課題の説明
引用文によると、嗅覚について、その特徴とすらなっていることは何ですか。

引用文
<<<<

色や形,大きさを表現する言葉,音色や声色や動物の鳴き声を表現する言葉,触り心地や固さを表現する言葉,味を表現する言葉といったように,視覚・聴覚・触覚・味覚にはそれぞれの感覚モダリティを人間が感じた時の刺激対象の表現方法が存在し,それゆえに,その刺激対象の特徴を他者に伝達することができる.しかし,嗅覚に関しては,嗅覚モダリティ特有の表現方法が存在しないことがその特徴とすらなっている.
しかし,香りは私たちの日常生活で食べるものや使用するものには欠かせない存在であり,食品や香粧品業界では商品の香りを社内で検討する必要があり,またそれを消費者に伝える必要もある.悪臭が発生している場合にも,どのような悪臭が発生しているのか報告する必要性も生じる.調香師には調香師仲間で用いる共通言語があり,ワインのソムリエにもそのような言語体系があるが,調香師やソムリエは自分のオリジナルの言語をこの共通言語に通訳して用いているとも言われている.

>>>>

提示情報

<<<<

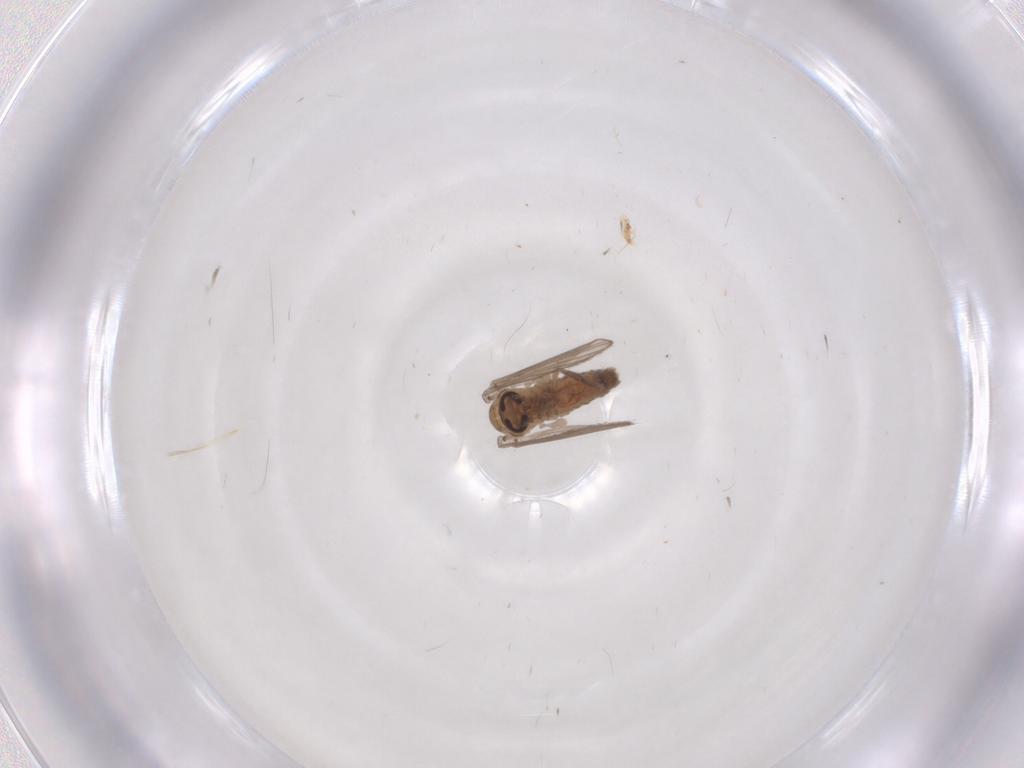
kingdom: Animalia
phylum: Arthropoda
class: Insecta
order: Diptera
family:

>>>>
<<<<

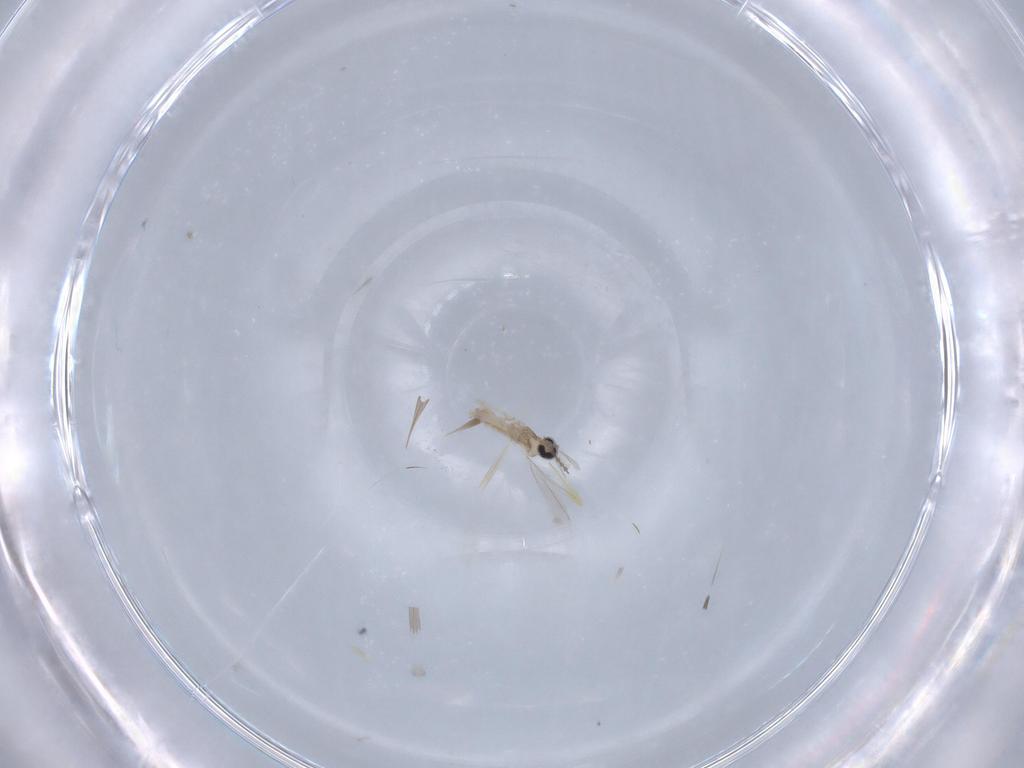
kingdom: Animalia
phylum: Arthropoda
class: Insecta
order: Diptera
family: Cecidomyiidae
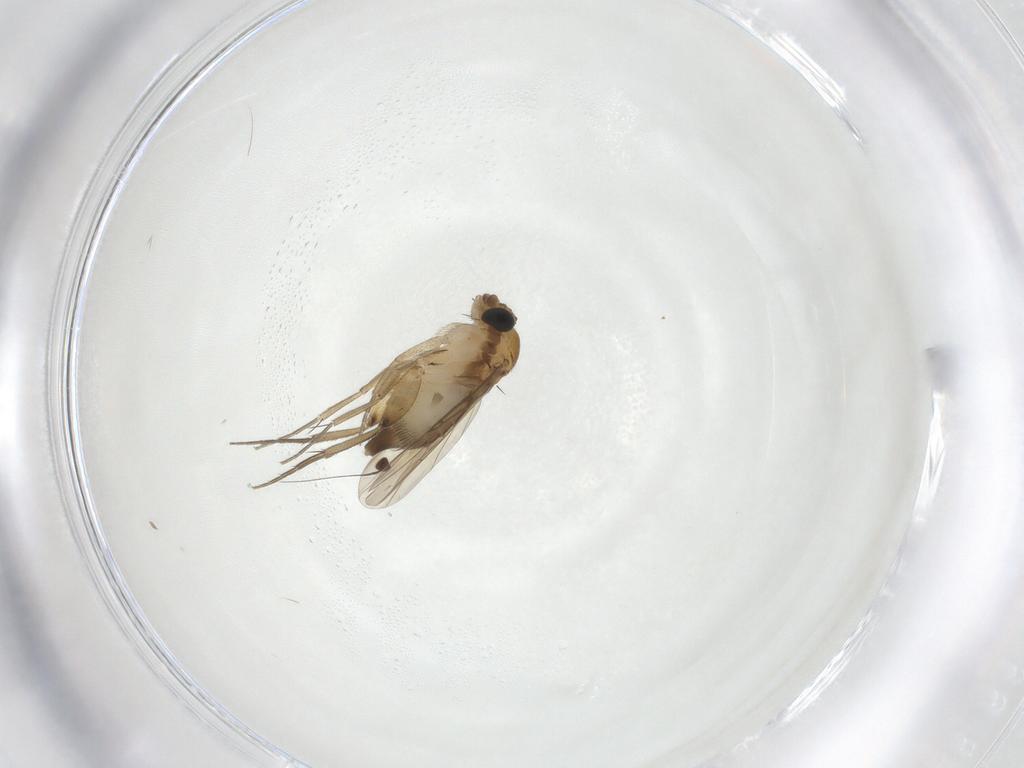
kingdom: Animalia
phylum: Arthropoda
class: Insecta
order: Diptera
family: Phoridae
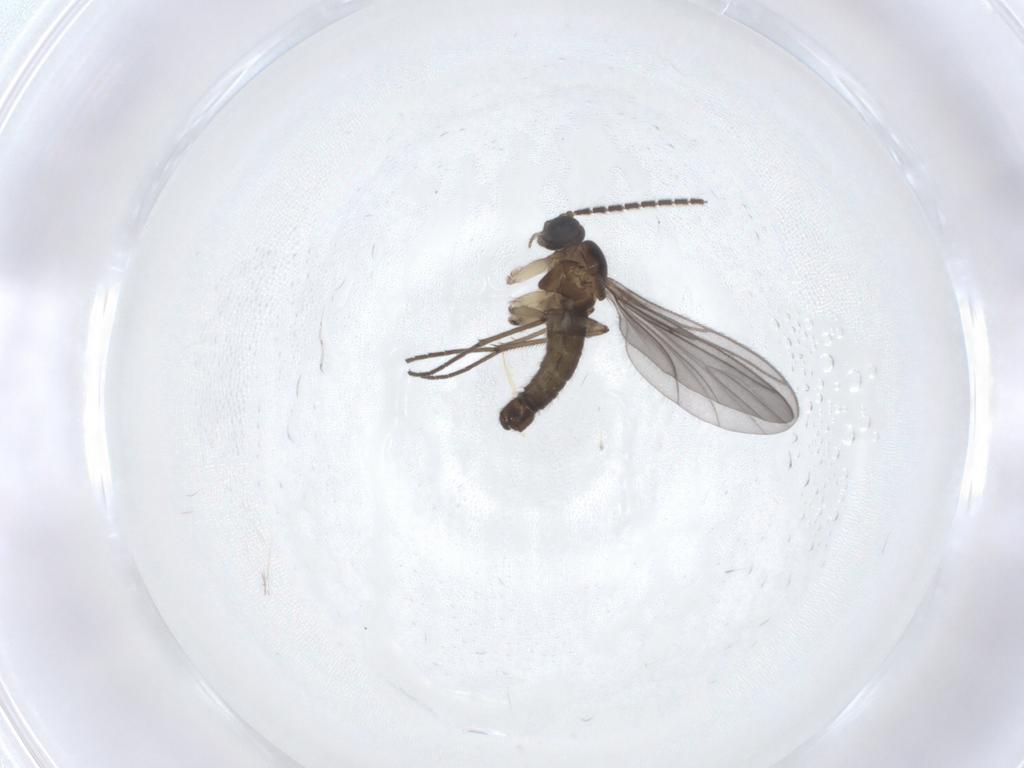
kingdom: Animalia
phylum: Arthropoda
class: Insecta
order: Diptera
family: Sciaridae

>>>>
<<<<

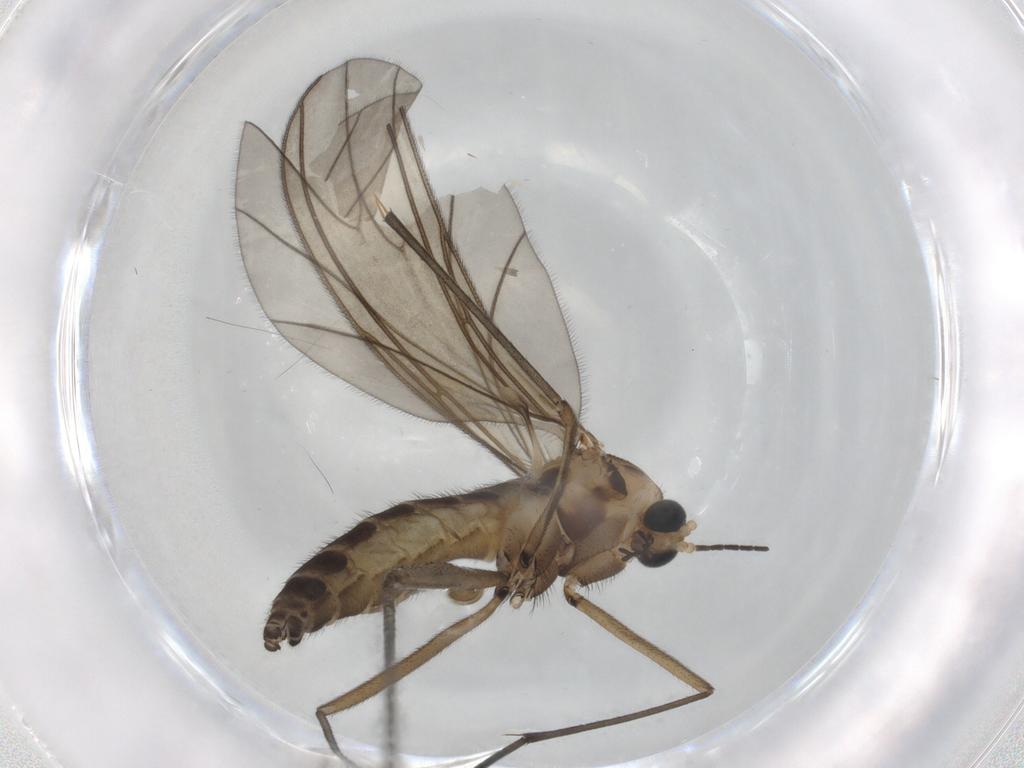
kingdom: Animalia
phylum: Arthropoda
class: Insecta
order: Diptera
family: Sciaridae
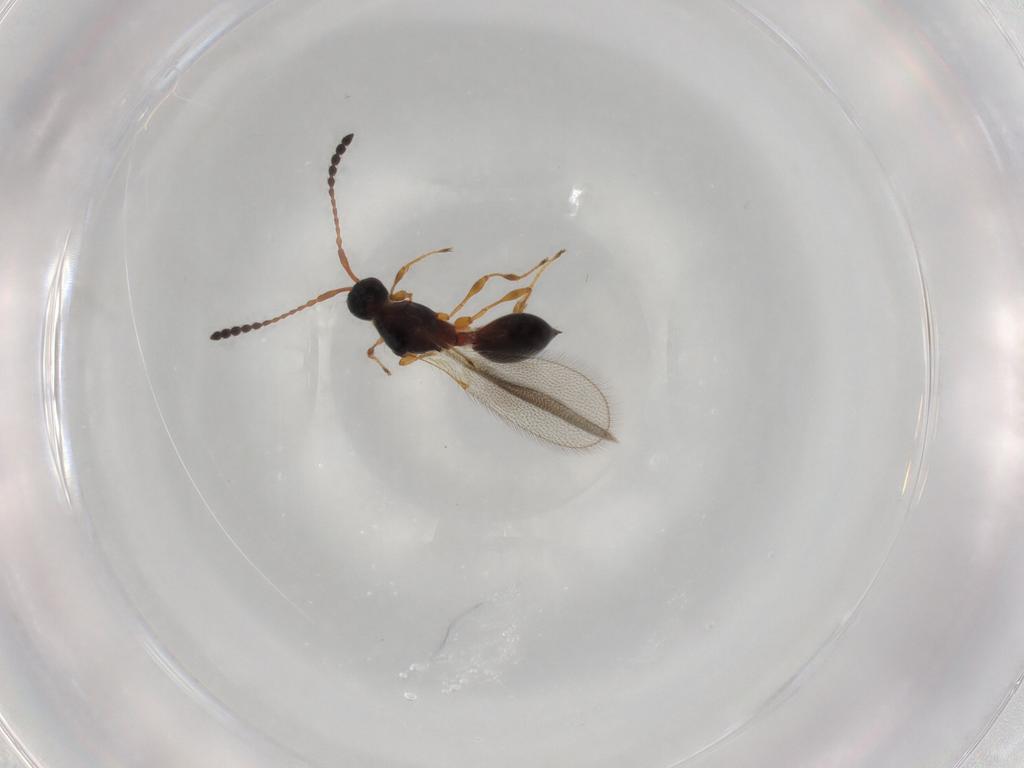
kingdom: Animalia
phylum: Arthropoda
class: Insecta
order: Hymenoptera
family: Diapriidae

>>>>

記述解答
嗅覚モダリティ特有の表現方法が存在しないことです。